In arriving at the $3.4 million settlement amount, OFAC considered, among other things, that the bank willfully violated U.S. sanctions by not self-disclosing the violations, which is required as a third party. According to the OCC, the bank failed to exercise due caution or care in neglecting to account for the client’s presence in Crimea, and instead solely relied on the client’s reassurances when it possessed contradictory information. OFAC also claimed that the bank had many customers in Crimea, and therefore had reason to know the origin of the payments it was processing. OFAC also considered several mitigating factors, including that: (i) the bank has not received a penalty notice from OFAC in the preceding five years; (ii) the bank and the financial institution took remedial action; and (iii) the bank and the financial institution cooperated with OFAC’s requests for information.

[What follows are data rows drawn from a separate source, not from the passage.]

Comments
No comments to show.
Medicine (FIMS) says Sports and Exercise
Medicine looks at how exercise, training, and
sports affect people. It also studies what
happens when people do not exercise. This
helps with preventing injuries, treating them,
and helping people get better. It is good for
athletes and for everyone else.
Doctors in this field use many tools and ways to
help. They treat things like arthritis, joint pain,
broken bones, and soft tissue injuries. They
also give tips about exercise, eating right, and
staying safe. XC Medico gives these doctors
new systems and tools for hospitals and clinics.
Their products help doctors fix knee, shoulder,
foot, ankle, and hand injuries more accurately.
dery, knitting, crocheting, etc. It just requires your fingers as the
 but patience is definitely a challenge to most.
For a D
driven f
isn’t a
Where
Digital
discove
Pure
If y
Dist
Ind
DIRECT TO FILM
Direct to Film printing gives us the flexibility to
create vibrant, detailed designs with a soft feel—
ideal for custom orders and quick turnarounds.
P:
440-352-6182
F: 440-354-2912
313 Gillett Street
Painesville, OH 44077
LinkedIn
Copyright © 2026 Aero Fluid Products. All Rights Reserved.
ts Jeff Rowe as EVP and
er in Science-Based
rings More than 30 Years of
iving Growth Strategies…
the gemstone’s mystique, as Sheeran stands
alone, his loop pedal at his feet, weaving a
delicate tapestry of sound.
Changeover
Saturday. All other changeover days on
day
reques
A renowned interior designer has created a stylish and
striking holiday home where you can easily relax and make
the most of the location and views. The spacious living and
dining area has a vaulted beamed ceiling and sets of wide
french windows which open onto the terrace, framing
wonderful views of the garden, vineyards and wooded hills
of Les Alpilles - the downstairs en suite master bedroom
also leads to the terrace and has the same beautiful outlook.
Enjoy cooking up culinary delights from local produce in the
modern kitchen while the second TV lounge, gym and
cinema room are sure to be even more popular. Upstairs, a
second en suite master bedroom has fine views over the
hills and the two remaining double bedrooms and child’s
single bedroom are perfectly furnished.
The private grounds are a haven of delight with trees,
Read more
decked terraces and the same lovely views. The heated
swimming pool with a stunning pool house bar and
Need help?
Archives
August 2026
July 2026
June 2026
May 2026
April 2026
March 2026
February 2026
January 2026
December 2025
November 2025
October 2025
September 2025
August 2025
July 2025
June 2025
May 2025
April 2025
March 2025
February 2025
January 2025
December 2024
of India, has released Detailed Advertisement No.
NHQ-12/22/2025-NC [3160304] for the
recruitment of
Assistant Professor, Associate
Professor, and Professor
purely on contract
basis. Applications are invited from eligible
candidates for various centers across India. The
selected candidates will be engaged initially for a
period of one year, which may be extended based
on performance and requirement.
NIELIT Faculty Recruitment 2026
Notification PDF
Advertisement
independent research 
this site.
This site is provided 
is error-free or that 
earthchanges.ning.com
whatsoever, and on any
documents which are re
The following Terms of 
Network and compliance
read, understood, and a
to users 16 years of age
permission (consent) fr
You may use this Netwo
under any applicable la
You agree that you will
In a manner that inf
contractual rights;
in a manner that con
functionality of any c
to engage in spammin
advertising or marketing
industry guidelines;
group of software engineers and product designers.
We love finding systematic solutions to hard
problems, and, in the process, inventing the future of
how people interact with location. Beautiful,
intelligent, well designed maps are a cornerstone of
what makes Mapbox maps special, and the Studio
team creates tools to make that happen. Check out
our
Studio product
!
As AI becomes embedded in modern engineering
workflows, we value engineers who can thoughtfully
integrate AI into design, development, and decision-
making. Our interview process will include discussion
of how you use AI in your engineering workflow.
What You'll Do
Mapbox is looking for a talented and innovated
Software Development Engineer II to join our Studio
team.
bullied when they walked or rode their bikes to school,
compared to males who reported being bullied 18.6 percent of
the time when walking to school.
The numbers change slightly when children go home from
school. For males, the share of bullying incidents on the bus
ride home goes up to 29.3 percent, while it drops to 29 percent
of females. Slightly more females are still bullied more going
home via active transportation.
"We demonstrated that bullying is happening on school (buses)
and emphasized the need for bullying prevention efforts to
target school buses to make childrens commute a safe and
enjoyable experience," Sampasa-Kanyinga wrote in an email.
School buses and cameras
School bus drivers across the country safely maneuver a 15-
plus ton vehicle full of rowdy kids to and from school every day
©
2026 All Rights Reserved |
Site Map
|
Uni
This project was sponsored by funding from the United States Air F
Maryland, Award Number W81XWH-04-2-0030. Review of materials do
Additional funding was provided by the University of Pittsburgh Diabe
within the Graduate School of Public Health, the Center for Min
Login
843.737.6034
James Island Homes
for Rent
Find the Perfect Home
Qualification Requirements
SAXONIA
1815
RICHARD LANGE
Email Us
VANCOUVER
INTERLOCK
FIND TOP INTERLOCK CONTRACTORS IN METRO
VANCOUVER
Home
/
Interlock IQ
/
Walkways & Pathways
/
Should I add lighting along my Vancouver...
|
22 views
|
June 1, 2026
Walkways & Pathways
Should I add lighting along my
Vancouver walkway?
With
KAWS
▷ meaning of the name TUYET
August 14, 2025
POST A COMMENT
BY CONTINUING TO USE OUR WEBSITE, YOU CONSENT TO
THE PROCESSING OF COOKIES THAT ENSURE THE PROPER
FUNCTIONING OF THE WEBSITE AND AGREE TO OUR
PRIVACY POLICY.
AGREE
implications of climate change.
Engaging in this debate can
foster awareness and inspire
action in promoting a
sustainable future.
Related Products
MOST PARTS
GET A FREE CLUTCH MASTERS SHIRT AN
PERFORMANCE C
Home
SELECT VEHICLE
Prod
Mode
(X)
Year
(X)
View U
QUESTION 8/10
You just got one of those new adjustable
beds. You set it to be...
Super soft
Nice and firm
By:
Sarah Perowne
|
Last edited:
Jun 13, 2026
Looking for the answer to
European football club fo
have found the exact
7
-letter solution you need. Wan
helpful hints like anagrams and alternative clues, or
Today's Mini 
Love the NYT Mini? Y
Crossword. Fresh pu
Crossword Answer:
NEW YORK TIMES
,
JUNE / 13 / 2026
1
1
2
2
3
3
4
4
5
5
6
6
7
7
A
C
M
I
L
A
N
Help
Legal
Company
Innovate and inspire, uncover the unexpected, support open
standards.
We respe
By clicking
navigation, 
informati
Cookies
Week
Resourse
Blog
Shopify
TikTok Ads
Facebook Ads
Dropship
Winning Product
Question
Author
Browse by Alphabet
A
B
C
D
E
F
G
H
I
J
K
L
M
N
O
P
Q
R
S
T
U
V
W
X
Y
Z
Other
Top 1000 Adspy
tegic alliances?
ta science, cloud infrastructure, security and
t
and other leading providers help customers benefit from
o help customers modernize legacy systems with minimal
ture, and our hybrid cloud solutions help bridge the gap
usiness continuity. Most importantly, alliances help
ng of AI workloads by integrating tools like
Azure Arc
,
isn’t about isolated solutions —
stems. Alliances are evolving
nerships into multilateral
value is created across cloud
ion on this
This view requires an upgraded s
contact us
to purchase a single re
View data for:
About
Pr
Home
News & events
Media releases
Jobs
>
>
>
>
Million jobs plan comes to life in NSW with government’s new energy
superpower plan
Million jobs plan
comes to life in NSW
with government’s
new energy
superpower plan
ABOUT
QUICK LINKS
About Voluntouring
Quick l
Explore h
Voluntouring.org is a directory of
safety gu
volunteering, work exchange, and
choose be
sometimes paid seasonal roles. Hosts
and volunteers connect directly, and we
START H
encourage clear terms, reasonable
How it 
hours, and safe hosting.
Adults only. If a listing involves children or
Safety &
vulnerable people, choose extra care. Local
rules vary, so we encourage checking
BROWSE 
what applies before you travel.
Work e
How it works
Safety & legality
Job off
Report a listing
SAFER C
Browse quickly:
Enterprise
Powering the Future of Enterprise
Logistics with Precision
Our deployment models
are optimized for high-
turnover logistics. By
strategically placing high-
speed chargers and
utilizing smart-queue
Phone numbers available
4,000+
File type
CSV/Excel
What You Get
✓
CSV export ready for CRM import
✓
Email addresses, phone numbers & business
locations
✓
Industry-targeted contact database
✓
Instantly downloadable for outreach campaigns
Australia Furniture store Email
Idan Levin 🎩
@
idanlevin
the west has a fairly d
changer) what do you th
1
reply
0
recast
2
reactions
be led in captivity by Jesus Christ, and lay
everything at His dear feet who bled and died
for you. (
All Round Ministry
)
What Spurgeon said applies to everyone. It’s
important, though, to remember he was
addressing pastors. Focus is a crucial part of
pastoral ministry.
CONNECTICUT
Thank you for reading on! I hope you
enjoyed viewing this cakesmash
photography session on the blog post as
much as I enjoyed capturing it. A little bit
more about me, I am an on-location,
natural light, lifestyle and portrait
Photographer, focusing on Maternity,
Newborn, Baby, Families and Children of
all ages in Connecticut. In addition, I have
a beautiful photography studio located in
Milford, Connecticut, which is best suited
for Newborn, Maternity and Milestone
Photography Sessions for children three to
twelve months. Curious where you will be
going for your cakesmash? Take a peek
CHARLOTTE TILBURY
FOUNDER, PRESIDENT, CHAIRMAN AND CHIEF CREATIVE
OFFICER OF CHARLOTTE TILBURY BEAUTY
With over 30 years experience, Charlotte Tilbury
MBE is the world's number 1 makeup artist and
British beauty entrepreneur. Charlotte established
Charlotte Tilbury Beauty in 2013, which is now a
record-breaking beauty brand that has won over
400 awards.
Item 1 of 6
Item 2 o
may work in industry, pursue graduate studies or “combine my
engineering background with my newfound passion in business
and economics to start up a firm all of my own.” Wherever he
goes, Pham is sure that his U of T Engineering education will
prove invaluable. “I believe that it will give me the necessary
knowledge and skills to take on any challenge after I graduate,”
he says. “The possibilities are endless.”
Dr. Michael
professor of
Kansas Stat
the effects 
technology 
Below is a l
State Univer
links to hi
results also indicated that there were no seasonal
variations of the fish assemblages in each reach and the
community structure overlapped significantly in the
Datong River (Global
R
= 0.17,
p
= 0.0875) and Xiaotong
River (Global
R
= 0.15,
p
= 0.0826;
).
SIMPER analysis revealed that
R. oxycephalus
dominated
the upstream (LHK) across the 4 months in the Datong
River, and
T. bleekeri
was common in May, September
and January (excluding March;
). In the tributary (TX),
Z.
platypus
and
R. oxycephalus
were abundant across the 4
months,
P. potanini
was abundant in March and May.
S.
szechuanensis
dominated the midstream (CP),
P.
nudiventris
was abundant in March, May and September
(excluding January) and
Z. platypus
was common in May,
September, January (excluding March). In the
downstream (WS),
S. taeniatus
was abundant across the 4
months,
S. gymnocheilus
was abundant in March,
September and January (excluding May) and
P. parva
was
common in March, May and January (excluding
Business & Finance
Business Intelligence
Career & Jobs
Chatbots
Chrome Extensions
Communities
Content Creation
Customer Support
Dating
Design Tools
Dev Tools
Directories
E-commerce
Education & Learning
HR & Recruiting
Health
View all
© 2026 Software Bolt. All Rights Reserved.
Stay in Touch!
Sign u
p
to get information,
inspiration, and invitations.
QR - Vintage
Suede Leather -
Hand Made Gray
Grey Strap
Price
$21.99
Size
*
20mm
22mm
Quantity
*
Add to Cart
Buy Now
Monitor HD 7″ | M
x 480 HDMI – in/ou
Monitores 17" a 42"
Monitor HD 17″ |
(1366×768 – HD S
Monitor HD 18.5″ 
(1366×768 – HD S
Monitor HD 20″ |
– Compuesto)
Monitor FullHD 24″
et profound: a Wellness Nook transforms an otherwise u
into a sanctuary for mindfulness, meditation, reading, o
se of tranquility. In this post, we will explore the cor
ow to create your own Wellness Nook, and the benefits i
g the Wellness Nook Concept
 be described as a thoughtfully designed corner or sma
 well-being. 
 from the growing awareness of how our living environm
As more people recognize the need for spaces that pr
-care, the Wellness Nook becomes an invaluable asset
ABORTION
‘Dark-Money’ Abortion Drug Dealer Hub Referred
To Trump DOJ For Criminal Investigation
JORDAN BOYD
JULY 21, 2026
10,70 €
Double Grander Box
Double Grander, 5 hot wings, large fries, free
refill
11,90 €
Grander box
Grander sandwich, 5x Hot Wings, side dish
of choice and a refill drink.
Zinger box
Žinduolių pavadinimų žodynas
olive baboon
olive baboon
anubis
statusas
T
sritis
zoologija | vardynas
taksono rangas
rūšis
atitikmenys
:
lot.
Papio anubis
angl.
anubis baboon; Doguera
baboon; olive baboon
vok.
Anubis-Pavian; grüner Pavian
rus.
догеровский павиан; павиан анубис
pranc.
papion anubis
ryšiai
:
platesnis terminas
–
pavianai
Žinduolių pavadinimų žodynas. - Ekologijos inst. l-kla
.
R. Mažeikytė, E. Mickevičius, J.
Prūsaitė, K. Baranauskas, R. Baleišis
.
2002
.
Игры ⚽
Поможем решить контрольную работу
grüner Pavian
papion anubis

OFAC said that this action “demonstrates the importance of implementing and maintaining effective, risk-based sanctions compliance controls, especially for sophisticated financial institutions operating in proximity to high-risk regions.” OFAC added that this case also demonstrates the importance of undertaking reasonable efforts to investigate red flags. Finally, OFAC noted that this matter underscores the importance of remaining vigilant against efforts by entities based in Crimea, Russia, and other high-risk countries seeking to evade sanctions and elude compliance controls.